I felt very tired then, as I remembered this was a dry event. And then again, maybe I wasn’t saved as vest-guy gestured that we should move to the line snaking out from the buffet. I explained that I really should find my husband. He then gave me a gold-edged grin and said, “Nice talking to you, pretty lady, I’d like to give you this . . . ” and then he flashed me. No, he didn’t reveal his genitals. No indeed. He jerked open his vest to show the large red, white and blue campaign button on the inside: VOTE TRUMP 2016. “I have a bunch of these out in my truck.”
And it happened again. I was Fossilized. My eyes glazed over, my mouth dropped, and I just stared at him. As he was fumbling with the pin, I made an indecorous retreat. I found Jack already in line for the meal and I joined him. On the bare banquet tables there were large metal rectangular vats with boiled sliced beef, boiled sliced ham, boiled sliced white potatoes, canned green beans, and carrots. And Jell-O salad.

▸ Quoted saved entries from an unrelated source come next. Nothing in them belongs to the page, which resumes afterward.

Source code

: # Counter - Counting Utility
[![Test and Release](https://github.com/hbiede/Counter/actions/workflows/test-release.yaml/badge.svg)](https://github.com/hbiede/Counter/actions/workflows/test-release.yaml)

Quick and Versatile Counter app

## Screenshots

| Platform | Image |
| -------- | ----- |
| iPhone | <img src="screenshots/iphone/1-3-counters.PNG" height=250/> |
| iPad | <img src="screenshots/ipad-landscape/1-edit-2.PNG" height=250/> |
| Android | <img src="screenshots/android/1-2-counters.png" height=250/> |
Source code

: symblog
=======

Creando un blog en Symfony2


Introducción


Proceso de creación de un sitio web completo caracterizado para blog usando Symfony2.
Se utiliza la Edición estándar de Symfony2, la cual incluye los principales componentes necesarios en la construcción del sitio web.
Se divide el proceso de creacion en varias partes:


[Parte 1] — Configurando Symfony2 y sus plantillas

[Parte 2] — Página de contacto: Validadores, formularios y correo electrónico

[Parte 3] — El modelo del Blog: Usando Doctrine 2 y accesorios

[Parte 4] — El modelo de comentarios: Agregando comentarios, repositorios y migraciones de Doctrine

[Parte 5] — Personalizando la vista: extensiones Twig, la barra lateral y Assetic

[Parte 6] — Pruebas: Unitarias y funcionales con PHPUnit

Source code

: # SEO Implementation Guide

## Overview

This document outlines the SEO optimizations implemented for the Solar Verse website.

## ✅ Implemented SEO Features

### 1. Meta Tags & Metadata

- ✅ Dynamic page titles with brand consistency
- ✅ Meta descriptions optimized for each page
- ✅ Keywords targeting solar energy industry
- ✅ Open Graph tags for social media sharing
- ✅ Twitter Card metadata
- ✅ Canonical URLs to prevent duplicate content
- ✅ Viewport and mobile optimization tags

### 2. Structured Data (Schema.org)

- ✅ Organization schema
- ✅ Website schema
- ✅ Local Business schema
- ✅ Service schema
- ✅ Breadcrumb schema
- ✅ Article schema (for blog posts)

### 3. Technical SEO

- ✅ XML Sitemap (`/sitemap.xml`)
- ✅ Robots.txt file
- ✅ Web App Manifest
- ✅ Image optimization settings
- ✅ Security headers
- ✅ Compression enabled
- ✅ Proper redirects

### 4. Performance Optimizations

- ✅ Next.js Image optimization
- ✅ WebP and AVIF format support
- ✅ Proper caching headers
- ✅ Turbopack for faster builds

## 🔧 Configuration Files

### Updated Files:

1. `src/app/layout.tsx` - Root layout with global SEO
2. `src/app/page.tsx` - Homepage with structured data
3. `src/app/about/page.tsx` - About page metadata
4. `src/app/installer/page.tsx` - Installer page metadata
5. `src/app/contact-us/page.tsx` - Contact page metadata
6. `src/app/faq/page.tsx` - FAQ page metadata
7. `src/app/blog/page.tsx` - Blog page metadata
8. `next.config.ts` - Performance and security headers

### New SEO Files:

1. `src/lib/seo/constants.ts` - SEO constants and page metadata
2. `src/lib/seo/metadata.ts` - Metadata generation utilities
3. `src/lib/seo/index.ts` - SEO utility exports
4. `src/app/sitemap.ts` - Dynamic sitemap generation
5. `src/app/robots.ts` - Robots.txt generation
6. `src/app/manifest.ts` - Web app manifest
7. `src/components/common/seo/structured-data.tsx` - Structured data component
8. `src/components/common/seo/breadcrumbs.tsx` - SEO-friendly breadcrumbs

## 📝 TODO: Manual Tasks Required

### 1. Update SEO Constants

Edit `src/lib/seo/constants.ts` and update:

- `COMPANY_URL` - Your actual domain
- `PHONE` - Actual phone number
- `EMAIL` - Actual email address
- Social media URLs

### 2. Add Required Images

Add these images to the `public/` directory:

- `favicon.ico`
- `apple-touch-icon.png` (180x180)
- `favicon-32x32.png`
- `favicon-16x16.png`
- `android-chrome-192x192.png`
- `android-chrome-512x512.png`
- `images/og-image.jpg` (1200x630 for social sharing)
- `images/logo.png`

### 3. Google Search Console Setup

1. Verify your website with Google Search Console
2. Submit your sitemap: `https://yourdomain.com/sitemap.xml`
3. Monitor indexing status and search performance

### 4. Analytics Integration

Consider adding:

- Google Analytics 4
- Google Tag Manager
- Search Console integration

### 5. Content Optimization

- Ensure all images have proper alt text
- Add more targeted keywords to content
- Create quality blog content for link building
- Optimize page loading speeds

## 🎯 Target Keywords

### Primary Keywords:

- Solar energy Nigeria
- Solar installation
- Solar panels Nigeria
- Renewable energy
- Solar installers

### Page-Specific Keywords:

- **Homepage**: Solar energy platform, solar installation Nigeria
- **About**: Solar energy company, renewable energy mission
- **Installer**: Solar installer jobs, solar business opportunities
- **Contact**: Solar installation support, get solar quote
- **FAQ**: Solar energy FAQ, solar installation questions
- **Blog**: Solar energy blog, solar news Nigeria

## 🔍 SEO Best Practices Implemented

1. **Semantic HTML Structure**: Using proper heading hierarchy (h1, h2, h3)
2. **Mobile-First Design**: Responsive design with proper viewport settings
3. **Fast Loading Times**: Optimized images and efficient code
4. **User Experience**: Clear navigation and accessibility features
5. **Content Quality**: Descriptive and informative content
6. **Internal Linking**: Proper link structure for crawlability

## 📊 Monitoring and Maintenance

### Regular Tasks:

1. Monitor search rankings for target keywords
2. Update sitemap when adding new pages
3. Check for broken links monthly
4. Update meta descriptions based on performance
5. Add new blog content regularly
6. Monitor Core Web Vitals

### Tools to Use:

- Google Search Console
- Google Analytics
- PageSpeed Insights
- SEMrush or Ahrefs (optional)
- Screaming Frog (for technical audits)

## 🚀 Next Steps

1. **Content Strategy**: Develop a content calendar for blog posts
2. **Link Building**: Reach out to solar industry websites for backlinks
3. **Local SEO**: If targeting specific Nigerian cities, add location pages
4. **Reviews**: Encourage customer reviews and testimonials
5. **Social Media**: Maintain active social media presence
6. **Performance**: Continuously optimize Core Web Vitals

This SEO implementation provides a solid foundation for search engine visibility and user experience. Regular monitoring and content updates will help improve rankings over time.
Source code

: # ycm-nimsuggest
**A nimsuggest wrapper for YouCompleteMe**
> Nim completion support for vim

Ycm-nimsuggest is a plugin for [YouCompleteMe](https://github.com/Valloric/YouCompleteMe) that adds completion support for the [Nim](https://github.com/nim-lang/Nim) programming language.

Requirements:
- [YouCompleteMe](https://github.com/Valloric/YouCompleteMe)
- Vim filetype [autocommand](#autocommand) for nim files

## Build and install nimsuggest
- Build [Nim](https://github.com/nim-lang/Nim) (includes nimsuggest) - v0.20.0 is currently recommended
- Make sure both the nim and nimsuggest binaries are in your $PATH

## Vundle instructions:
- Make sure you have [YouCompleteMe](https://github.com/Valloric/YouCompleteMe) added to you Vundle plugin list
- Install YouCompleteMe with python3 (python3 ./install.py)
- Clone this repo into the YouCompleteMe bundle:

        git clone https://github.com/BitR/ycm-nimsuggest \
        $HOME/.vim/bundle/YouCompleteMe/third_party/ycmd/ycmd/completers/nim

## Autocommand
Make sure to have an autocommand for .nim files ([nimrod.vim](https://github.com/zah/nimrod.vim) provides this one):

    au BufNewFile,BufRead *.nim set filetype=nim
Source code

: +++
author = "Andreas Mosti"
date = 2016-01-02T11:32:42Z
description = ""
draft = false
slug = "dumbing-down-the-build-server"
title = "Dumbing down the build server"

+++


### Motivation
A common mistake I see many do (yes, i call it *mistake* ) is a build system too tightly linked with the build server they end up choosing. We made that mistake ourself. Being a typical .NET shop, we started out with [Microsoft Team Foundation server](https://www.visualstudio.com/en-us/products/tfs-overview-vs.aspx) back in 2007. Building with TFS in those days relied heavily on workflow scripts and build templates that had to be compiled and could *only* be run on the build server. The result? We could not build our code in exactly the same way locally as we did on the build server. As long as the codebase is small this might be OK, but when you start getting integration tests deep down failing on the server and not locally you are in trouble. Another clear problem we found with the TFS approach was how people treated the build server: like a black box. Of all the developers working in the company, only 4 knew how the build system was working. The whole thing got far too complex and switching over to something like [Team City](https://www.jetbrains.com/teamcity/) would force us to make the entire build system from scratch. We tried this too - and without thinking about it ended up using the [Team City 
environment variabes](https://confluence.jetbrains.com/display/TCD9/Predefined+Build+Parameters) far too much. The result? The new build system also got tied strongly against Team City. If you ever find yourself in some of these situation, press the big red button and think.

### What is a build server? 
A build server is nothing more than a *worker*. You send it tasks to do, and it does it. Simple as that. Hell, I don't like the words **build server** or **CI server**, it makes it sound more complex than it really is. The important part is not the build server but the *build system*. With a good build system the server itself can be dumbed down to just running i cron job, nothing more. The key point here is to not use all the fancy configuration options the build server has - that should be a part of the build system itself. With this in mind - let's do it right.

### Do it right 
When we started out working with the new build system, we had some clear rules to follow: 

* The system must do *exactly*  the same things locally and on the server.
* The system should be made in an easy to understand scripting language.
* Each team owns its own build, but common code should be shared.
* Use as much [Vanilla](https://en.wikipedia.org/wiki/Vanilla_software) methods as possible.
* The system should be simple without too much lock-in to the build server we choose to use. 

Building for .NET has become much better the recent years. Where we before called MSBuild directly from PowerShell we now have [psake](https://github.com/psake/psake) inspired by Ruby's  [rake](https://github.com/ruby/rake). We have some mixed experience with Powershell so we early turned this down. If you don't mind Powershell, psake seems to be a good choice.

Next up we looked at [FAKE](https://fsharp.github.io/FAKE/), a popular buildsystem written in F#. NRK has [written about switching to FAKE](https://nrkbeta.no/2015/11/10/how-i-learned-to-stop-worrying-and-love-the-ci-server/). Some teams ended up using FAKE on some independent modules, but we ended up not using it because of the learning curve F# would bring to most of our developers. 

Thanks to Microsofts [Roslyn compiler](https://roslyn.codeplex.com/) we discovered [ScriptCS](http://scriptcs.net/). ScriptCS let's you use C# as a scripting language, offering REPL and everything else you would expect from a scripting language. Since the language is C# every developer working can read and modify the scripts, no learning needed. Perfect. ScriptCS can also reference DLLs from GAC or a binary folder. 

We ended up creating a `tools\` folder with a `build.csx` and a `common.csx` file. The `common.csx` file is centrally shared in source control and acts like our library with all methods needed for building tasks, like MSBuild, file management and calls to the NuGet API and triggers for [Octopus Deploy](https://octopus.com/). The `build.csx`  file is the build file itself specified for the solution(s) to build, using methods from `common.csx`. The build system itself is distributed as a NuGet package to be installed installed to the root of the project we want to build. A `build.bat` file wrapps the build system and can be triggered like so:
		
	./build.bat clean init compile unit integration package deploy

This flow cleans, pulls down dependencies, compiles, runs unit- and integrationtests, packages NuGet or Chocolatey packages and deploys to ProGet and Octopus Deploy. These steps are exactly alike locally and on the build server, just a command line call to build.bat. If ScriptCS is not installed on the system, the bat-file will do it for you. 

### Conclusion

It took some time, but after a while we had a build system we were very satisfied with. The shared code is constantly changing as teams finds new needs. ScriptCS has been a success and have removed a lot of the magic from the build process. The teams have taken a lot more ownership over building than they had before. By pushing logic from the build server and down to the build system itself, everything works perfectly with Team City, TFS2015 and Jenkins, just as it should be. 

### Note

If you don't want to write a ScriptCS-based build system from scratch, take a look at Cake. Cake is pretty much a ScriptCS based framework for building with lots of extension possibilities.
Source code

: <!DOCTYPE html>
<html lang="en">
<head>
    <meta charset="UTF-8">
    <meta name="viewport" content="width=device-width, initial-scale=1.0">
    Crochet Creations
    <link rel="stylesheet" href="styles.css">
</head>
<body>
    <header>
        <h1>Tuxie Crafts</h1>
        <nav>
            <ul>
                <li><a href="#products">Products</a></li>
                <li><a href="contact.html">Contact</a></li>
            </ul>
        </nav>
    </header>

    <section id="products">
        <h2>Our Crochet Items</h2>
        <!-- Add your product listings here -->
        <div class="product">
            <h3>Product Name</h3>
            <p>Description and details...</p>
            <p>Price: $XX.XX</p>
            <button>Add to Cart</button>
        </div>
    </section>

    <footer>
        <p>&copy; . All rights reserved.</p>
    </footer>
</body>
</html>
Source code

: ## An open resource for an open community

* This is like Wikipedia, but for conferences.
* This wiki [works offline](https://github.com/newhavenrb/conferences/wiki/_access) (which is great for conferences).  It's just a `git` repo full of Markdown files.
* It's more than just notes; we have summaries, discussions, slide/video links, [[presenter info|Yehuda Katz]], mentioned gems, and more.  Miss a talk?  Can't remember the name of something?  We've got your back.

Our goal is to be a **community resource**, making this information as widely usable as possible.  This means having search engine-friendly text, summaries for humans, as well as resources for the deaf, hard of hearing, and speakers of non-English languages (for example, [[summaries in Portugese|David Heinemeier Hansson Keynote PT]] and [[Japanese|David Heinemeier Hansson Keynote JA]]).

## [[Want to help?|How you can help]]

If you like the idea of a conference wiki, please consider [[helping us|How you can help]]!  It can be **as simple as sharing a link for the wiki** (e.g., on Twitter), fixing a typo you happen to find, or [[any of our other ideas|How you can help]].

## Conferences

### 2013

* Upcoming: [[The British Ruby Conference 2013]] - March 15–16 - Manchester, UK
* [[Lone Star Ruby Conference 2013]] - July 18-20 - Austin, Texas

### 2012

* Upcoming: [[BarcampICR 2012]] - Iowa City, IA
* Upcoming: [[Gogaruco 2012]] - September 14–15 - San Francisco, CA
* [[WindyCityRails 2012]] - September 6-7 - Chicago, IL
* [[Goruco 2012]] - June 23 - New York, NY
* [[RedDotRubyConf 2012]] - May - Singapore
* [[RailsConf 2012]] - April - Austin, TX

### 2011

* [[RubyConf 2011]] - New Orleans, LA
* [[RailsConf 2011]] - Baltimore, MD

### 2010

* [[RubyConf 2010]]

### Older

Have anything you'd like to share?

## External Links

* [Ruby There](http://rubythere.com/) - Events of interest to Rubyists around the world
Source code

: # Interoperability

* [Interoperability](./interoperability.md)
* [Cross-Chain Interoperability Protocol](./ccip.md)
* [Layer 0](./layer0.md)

I thought, “ewww.” But the man next to me said, “Oh, boy! Comfort food!”
And then I laughed. What can I say? If the worst that happens to me is I’m mistaken for a Trump supporter or served “comfort food” in the company of really very nice and well-meaning people, well, I suppose I’ll survive. Not everybody is going to be part of my tribe. At home in Redding I rather make it a point to surround myself with people that share my delusions. It’s very comfortable. But being comfortable does not initiate growth and even at my age I’d prefer not to stagnate. So, I’m chalking this up as a “growth experience.”
Still, I did talk Jack into not spending another night in Fossil. We drove on, listening to the soothing words from an audiobook with which I was in perfect accord.